(Extract to read)

It is the dull man who is always sure, and the sure man who is always dull. — H. L. Mencken

Friday, August 24, 2012

Ayn Rand Was a Teenager Once, Too


I really want to write something about unregulated greed and the healthcare industry. But after reading Paul Krugman's hilarious column this morning, I can't resist a little Ayn Rand deconstruction. Like many of my contemporaries, I read Atlas Shrugged and the Fountainhead in high school (and saw the 1949 film with Patricia Neal and Gary Cooper as Howard Roark -- lovely lighting). Even then, at age 15 or whatever, I recognized in these two novels the simplistic archetypes equating financial success with moral superiority and financial failure with moral depravity.

(End Extract to read)
(Information supplied)

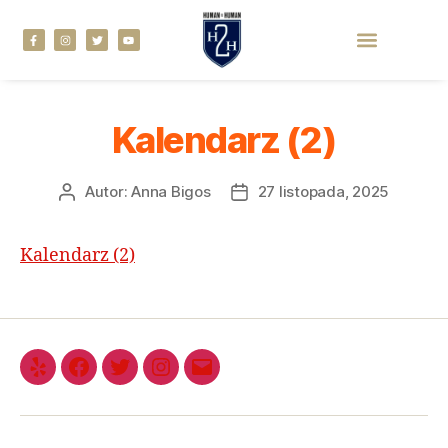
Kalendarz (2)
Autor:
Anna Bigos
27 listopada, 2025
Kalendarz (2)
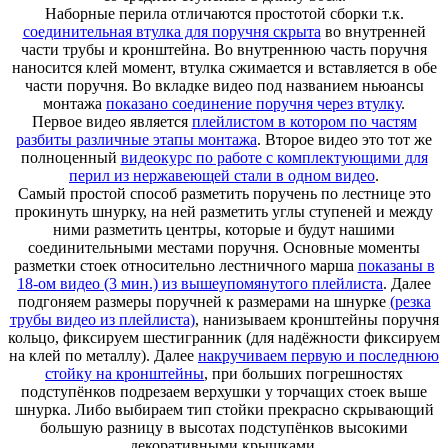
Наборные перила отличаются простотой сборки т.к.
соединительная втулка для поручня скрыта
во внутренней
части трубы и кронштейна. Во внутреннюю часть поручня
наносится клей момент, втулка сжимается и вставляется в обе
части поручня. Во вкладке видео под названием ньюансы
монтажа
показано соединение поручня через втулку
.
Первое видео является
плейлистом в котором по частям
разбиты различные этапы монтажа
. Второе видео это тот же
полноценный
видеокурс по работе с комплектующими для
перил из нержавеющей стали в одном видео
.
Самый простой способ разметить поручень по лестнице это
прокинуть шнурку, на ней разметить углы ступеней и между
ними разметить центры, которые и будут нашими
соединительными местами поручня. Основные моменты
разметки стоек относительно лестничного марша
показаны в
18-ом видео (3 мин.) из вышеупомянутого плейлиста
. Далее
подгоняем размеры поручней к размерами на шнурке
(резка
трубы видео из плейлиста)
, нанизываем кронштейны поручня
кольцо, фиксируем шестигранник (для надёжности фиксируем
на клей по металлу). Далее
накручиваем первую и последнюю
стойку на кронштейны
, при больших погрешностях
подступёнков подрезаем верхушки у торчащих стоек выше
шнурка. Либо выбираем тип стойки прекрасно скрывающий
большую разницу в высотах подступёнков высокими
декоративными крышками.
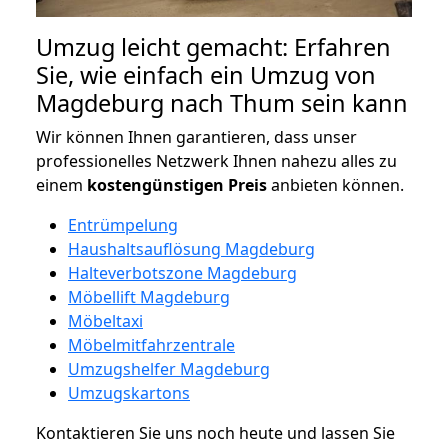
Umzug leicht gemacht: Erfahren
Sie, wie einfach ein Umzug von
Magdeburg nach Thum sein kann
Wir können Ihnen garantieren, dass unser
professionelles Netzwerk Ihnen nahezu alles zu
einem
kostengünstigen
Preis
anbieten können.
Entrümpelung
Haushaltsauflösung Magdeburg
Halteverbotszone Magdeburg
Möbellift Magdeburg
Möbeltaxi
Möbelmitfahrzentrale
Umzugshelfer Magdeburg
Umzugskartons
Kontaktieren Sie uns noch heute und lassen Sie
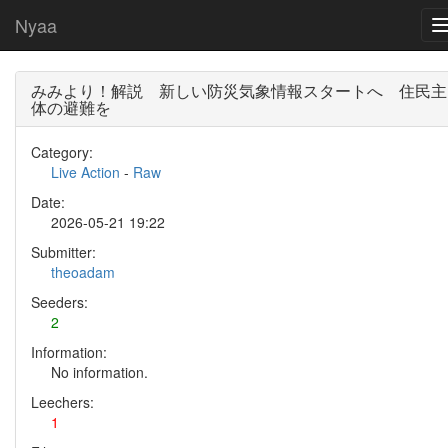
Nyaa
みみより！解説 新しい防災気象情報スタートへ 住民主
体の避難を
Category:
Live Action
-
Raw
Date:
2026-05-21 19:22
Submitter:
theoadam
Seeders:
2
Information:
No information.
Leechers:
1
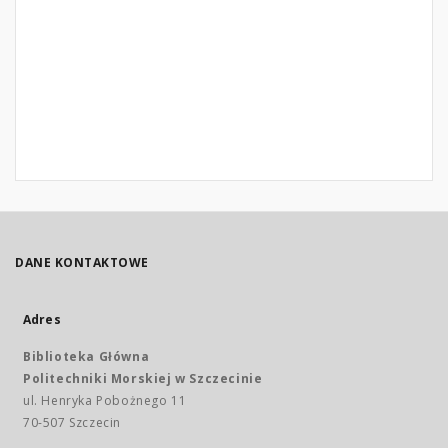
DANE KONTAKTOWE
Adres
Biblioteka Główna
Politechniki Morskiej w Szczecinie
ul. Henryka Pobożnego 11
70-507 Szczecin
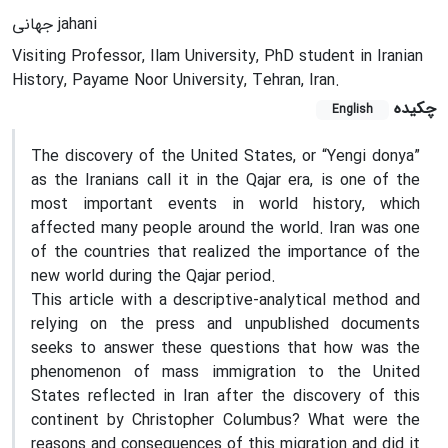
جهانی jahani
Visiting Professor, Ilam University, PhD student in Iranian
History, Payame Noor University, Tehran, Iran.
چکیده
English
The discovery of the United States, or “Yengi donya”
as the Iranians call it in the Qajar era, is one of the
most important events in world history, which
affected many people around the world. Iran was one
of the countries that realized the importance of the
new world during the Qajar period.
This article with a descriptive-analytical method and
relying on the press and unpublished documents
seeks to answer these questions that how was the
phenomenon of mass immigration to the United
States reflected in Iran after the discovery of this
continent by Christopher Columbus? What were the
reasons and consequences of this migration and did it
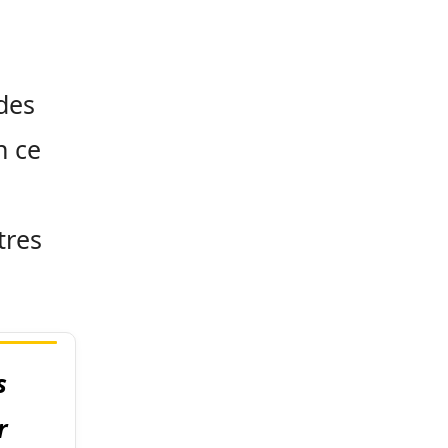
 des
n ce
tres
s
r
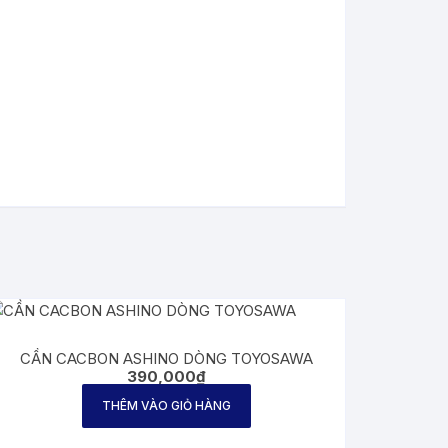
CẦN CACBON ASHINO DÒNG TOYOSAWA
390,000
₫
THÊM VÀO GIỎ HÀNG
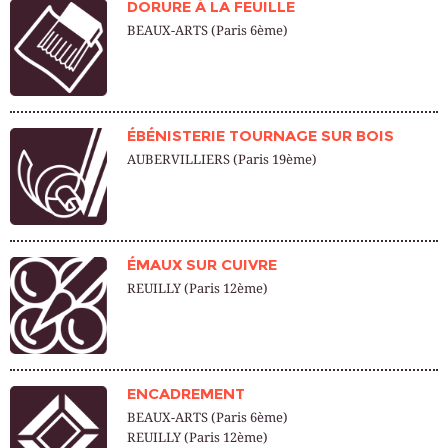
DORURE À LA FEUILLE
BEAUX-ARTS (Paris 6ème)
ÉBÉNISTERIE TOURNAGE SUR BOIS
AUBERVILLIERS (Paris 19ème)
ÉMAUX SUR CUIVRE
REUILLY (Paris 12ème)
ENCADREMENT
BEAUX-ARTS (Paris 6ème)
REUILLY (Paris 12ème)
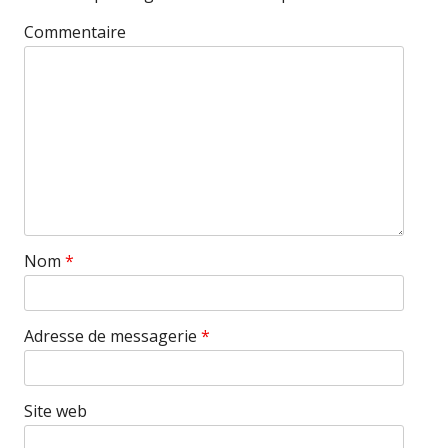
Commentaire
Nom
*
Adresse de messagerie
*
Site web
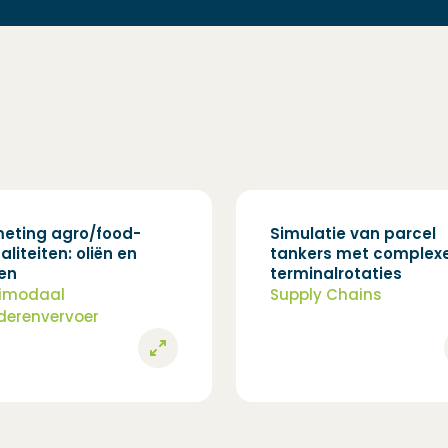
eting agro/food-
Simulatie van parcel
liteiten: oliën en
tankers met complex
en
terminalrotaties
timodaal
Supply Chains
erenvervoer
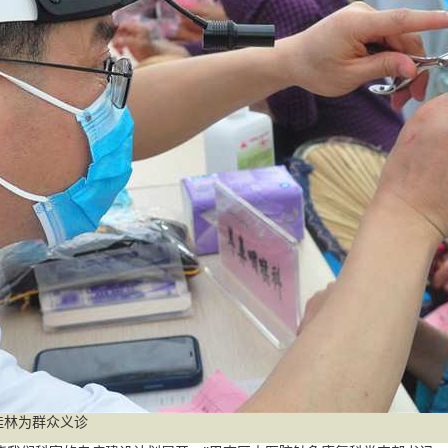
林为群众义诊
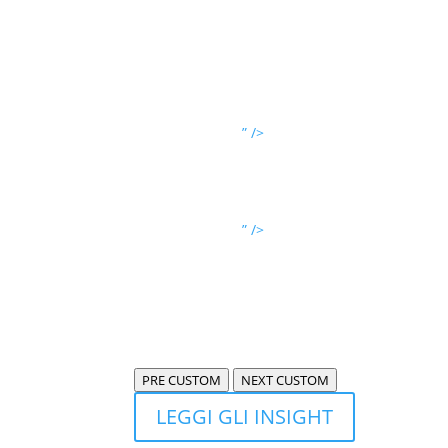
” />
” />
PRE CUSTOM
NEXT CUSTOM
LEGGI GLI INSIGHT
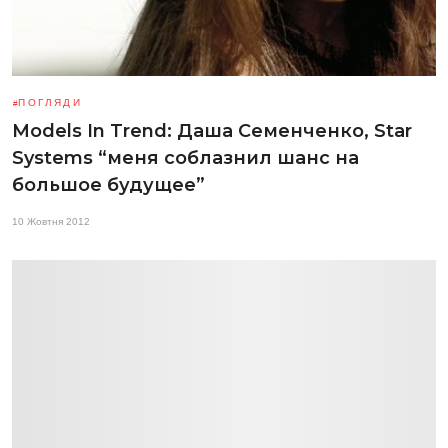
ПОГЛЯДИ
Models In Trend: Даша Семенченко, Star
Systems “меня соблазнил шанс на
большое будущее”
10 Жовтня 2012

(End Information supplied)

### What you need to do
[A] Translate this sentence from the blog post about Ayn Rand into Spanish: "I really want to write something about unregulated greed and the healthcare industry."
[B] Write the next paragraph of the blog post about Ayn Rand, picking up after its last sentence.
None of the entries is needed here.

### Answers given
[A] Tengo muchas ganas de escribir algo sobre la codicia sin regulación y la industria de la salud.

[B]
A little context: the thing I haven't seen much written about Rand (by the way, please tell me that Ron Paul did not name his son after Ayn) is her childhood. She was a teenager living in Petersburg when the Bolsheviks came and seized her father's successful pharmacy. So, of course she worshipped an unobstructed and regulation-free market. Her experiences living through Communism shaped her point of view dramatically for the rest of her life. And I think we can all agree now, in 2012, that Communism was a colossal failure. No argument there.

The extreme circumstances Rand lived through in her youth -- coupled with a ripe imagination -- allowed her to construct a world of black and white. ANY check on the successful, strong or smart, whether in the form of a tax or a regulation, was always wrong in her mind. (The sky high tax rates during the 1940s and 50s, when Rand was living and working in Hollywood, didn't seem to temper her love of the USA, however).

So, really, Rand was only reacting to what she had seen and experienced. But what about the Alan Greenspans and Ron Pauls and Paul Ryans of the world? They grew up here, in a place where free markets clearly had their use, as did checks and balances on those markets. So what is their excuse for seeing the world in these fantastical archetypes of economic good and evil?? Here, Greenspan admits that the philosophy he's embraced for the past forty years, heavily influenced by, yes, Atlas Shrugged, was ... dead wrong.